The runtime hits http://localhost:11434/v1 (or OLLAMA_BASE_URL if set). No API key is required: the OpenAI SDK constructor refuses to start without one, so the ollama client ships a harmless placeholder key that Ollama ignores. As with LMStudio, cost-tracking entries are still written but the dollar amounts are zero. The model id after ollama/ (e.g. llama3.2, qwen3) is sent through unchanged.

Streaming

Pass -s to chat or run to stream tokens. Both providers support it. The events that come out of the async generator are the same in both modes — streaming just emits text events incrementally as tokens arrive instead of in one chunk at the end.

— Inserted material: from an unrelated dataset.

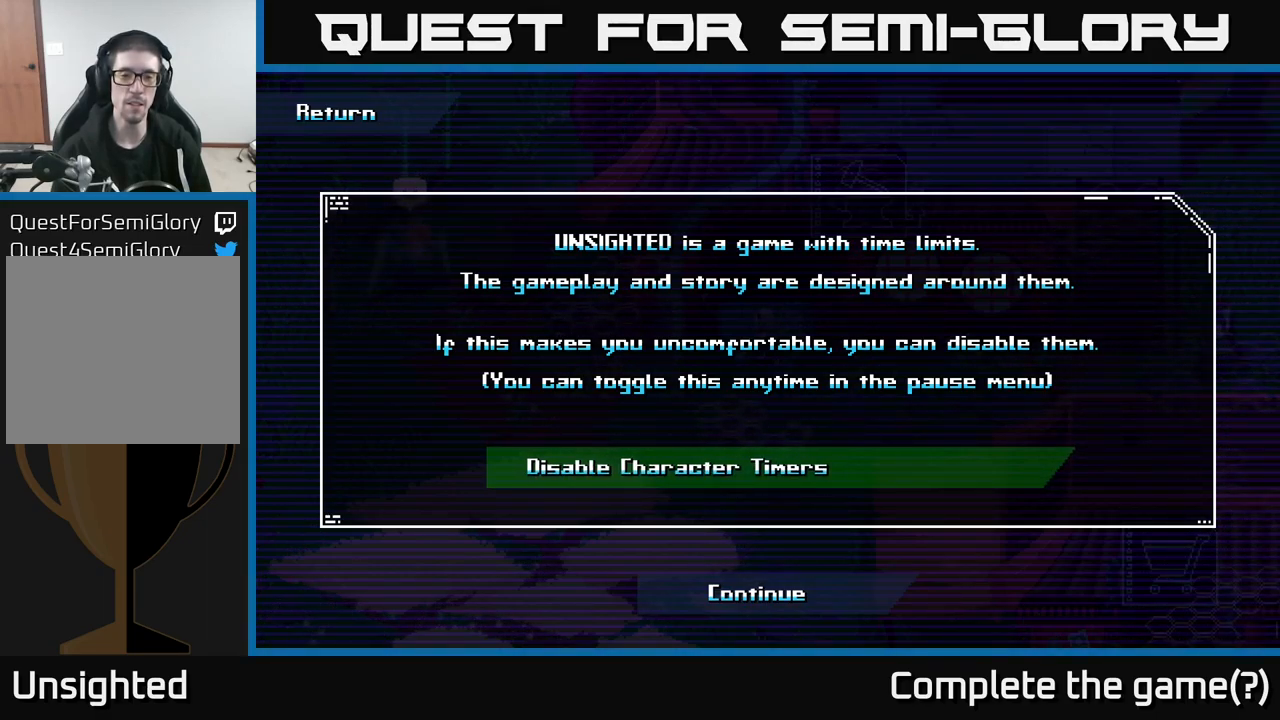
{"buttons": [], "left_stick": "down", "right_stick": "center", "events": [[301, "left_stick", "down"]]}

npx skilled_crew chat -c ./data/skillets/todo_list.skilled_crew.yaml -s

What’s not supported

	Status
Anthropic (Claude)	No native adapter. The `anthropic/*` provider prefix is not wired; reach Claude through an OpenAI-compatible gateway via the `openai` provider and `OPENAI_BASE_URL`.
Google Gemini API (`generativelanguage.googleapis.com`)	No native adapter. Run Gemini models locally through LMStudio with `lmstudio/google/<model>`, or front the Gemini API with an OpenAI-compatible gateway.

Every provider must speak the OpenAI API — there is no plugin or config-file mechanism for new backends. Adding one means editing the UtilsAi.SUPPORTED_PROVIDERS enum and the UtilsAi.PROVIDER_CLIENT_CONFIGS client wiring (the base URL, its override env var, and an optional placeholder key); see UtilsAi and UtilsAi.getOpenAiClient.